Advanced Methods for Alarm Monitoring and Alarm Flood Analysis Based on Industrial Data

Abstract

Alarm systems are critical assets in process industries to ensure process safety and efficiency. However, the number of alarms has grown exponentially in the past decades due to easy alarm configuration in computerized systems and lack of proper alarm rationalization. As a consequence, the presence of nuisance alarms and alarm floods severely compromise the performance of alarm systems: nuisance alarms could distract operators with incorrect indications of abnormalities; while alarm floods lead to increased operational risks as operators are overwhelmed by massive alarms and thus may overlook critical alarms. Motivated by this, this thesis focuses on the development of data-driven methods for alarm monitoring and alarm flood analysis. Three research topics are considered. First, to address nuisance alarms during the start-up operations of industrial equipment, a new alarm monitoring method is proposed, which comprises an offline design stage to capture equipment dynamics during start-ups and an online algorithm for alarm monitoring.
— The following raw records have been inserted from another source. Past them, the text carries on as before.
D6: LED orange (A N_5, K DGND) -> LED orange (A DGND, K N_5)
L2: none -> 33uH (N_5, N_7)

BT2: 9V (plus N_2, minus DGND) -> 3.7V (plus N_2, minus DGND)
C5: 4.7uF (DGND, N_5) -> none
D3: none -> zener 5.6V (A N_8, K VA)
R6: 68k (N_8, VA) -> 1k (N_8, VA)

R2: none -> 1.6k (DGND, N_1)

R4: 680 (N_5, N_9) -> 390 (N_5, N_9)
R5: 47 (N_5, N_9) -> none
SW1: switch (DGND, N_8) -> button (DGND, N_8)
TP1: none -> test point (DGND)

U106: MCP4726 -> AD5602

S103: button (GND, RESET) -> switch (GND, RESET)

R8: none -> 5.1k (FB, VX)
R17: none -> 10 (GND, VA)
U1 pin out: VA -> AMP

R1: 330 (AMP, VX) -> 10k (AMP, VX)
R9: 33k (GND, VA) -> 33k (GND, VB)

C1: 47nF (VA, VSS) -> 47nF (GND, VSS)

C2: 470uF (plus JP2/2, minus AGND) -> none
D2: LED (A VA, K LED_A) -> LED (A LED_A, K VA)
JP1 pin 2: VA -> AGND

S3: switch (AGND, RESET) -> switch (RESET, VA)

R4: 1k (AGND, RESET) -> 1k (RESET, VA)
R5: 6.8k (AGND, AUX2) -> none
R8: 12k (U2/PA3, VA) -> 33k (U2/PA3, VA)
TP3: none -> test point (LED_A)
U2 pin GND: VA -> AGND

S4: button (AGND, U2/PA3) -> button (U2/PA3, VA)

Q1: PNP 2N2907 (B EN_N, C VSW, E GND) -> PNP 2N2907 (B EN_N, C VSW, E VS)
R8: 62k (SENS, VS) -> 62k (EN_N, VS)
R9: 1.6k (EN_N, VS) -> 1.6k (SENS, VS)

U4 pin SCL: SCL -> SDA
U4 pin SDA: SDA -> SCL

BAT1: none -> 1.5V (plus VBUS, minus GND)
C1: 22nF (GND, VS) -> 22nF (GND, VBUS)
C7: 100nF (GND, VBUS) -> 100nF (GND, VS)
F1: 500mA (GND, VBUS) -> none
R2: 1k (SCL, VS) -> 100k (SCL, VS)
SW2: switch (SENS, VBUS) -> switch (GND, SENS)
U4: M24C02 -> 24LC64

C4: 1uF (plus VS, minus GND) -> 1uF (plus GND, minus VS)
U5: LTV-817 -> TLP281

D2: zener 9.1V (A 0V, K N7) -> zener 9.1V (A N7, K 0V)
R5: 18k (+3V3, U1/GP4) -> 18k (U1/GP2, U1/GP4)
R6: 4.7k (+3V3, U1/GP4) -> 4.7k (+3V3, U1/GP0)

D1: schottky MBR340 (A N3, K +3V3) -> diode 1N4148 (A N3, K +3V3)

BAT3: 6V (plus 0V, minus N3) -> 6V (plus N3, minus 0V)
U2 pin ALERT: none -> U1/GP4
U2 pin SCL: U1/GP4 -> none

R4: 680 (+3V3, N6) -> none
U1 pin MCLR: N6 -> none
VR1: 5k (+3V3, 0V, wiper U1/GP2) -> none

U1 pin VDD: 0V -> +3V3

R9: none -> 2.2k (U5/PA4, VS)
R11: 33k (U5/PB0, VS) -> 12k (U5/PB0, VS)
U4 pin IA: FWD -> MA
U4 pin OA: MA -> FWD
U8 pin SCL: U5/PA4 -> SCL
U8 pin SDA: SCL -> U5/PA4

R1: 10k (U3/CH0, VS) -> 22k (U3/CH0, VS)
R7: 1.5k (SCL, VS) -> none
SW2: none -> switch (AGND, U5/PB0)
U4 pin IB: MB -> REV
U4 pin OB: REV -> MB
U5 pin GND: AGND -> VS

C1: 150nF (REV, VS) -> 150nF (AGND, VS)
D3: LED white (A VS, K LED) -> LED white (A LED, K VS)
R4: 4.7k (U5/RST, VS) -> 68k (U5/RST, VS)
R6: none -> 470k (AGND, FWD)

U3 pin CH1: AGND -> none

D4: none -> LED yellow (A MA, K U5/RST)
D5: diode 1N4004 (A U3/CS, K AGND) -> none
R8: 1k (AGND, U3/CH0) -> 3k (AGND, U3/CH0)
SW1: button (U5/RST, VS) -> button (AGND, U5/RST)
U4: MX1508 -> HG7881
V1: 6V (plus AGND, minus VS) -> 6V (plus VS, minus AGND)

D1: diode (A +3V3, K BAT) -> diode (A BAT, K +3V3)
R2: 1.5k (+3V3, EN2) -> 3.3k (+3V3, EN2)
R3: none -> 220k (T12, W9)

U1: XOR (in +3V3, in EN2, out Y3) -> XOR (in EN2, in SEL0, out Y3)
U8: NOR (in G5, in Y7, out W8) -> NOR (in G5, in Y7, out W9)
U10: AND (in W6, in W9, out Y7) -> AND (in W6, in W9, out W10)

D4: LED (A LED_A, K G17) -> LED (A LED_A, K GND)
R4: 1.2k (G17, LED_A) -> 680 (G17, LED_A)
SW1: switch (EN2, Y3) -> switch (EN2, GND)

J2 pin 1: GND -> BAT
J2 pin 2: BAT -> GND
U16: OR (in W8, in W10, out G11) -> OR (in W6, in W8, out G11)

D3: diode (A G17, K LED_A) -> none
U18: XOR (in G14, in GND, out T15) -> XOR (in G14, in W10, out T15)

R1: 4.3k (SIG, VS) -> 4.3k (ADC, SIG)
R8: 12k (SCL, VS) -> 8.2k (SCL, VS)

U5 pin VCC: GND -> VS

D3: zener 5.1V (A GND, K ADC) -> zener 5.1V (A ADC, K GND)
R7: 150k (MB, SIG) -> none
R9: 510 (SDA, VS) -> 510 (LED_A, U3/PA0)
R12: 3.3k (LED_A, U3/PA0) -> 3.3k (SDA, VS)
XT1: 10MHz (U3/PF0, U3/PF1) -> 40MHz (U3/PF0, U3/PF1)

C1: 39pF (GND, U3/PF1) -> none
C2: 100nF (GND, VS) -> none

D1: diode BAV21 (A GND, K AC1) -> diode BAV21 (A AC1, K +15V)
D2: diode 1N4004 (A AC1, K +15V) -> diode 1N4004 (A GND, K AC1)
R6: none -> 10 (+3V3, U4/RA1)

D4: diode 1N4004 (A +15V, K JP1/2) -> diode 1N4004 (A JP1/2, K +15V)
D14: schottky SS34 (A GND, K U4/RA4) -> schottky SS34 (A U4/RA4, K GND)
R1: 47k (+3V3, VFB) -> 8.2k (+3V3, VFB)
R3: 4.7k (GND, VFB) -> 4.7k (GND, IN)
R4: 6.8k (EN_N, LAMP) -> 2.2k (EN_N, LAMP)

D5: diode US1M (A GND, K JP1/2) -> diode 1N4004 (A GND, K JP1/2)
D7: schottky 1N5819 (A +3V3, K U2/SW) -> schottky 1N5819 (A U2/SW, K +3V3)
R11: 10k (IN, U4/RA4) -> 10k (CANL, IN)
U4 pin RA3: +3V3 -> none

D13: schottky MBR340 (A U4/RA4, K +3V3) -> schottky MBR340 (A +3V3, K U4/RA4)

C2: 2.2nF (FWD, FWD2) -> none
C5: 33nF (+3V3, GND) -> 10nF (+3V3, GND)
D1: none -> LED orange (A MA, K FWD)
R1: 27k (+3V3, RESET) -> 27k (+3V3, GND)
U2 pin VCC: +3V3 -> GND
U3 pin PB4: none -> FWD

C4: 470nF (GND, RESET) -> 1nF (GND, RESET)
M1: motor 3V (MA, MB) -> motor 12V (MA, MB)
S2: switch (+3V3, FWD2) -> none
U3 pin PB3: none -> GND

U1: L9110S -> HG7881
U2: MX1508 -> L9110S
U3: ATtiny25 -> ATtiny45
Second, a systematic pattern matching method is proposed to capture similar alarm floods across different processes, where the alarms are associated with the same fault types, but configured with different tag names. The obtained results could facilitate root cause analysis and lead to generalized solutions. Last, a pattern mining method is proposed to extract compact alarm sequential patterns from Alarm & Event (A&E) logs with the incorporation of time stamps, tolerance of alarm order switchings, and distillation of compact results. Therefore, the proposed method is capable of avoiding influences of order ambiguities and also minimizing the redundancy of extracted patterns. The effectiveness and practicality of the proposed methods are demonstrated by case studies using alarm data from a large-scale industrial facility. Based on the proposed methods, equipment start-ups are effectively monitored while nuisance alarms are significantly reduced; notable alarm sequential patterns are discovered from historical alarm data, which could facilitate alarm suppression, root cause analysis, and decision support for operators.